Dissection, in all its prosaic, merciless compassion, arguably models a narcissism not seen in any of M---'s later work. If vanity was an area M--- struggled with before his restoration with Christianity, one might easily conclude that the figure revealed in the blue door is in fact him. With a flickering of strange light, the figure moves slightly to the left and floats in a circle before it dissolves completely, replaced first by the soft yellow light changing to a light-blue light, a warm light, and immediately following, the sudden appearance of the Hebrew word SHÂQÂH. The word's significance is unclear. It remains on the door without dissolving. Indeed, we can only speculate its purpose and meaning in relation to M---. The word, in its native Hebrew as a verb, means "to give a drink, or to provide water," which implies, in a biblical sense, God irrigating or watering the earth for crops, although the Book of Genesis points to the word's use in providing water for animals to drink. If we are to argue that M--- is an angel manifested into human form (whether he knew it or not during his lifetime), then we could define the context of the word in the door as a "pouring," not necessarily of the spirit, but rather to it, particularly since M--- references drinking water in "The Visionary" by quoting John 4:14. Again, there is only our own seemingly ridiculous conjecture about the figure's relevance to any sort of vital knowledge of angel into human manifestation. Certainly, it's easy to want to assume that while he was alive, M--- was in on something big, a joke at the expense of his readers: people like us who can only guess that he knew exactly what he was doing.

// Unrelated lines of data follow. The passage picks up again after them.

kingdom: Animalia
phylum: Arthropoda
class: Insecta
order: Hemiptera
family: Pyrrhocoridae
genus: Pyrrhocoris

That S--- would remain so quiet about everything after M---'s car crash seems strange and illogical. If her silence was not intentional, then perhaps the matter of her addiction to prescription medications was worse than expected; she did, after all, commit suicide by overdose. Rashir's claim that M--- believed she was experiencing sleep disorders leaves us to believe that she kept her addiction private. But little is known, really, of S--- and her relationship with M---. We do know that she remained evasive, just prior to his death, when confronted once by a reporter concerning the rumors of M---'s mental state. There were a few circumstances where people claimed they often saw him wandering around at night in the cold. Some claimed he was drunk, others said they often saw him in homeless shelters. Rashir believes that M---'s aim was to minister to the sick, the homeless, the people least likely to know his literary status. We also know S--- was an avid gardener, and that she inspired him to spend the last remaining days of his life documenting her poses, work ethic, and various positions he found arousing while she worked in the garden, hoping he might examine both its prurient effect on himself as well as its conspicuous worth and loftiness in terms of his own work, his poetry.
As of yet, there is no proof that these documents actually exist.
1. Rashir, C.K. The Poetics of the Visionary Christian: The Life and Work of M---. New York: Pantheon, 1941. (121).
2. Petatrova, Sabine. The Open Door. (27).
3. For whatever personal reason(s), London was the only city where M--- agreed to do a book signing, thus declining a tour altogether, a decision that infuriated his publisher.
4. Rashir goes into great detail in this biographical reference to M---'s childhood.